◆ PROBLEM TO WORK ON ◆
Tally every line of the material where "elbow" occurs, then write the total by itself.

══════════════════════════════

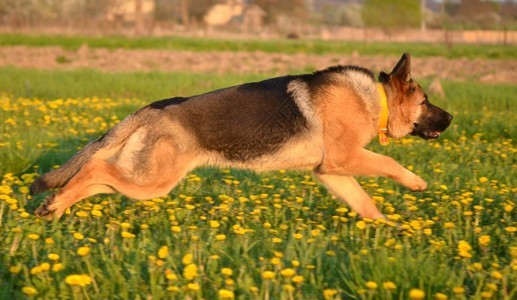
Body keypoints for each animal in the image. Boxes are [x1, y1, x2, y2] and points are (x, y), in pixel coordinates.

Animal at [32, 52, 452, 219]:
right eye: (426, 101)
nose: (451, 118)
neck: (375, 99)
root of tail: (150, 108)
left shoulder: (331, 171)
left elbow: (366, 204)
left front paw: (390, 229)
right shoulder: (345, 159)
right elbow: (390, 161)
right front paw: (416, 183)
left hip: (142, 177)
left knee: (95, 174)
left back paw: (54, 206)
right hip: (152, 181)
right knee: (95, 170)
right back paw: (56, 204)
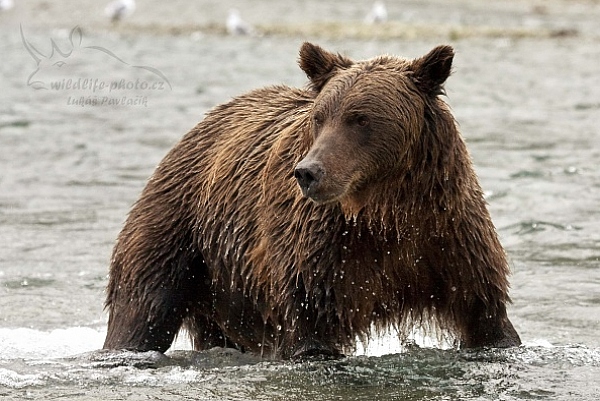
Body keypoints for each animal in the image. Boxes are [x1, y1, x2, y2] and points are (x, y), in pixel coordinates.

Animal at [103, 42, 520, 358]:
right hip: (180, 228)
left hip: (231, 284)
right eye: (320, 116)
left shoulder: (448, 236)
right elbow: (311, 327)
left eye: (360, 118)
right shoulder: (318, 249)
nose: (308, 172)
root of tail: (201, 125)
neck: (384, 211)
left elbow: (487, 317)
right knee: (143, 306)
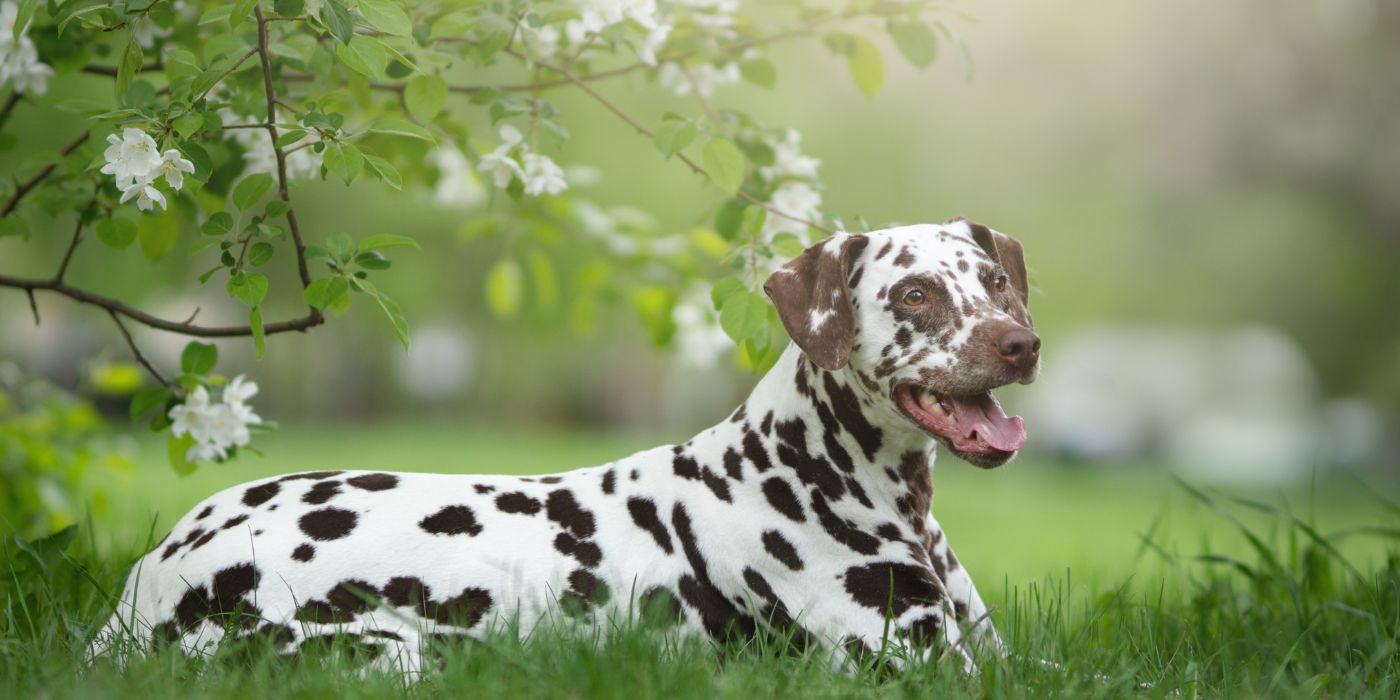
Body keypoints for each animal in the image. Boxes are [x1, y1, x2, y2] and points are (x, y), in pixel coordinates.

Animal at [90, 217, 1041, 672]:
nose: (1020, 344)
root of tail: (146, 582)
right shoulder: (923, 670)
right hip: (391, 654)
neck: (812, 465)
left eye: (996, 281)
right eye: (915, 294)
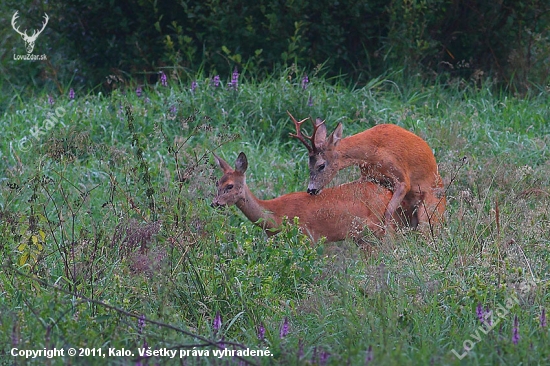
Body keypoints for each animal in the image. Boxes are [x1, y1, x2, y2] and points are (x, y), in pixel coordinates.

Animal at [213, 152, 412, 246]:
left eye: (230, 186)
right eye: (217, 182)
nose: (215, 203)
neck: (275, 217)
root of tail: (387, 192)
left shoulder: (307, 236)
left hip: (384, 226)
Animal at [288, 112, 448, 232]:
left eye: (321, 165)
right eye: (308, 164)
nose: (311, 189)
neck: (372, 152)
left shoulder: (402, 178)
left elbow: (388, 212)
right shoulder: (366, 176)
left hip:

══════════════════════════════

◆ ANSWER TO THIS TASK ◆
5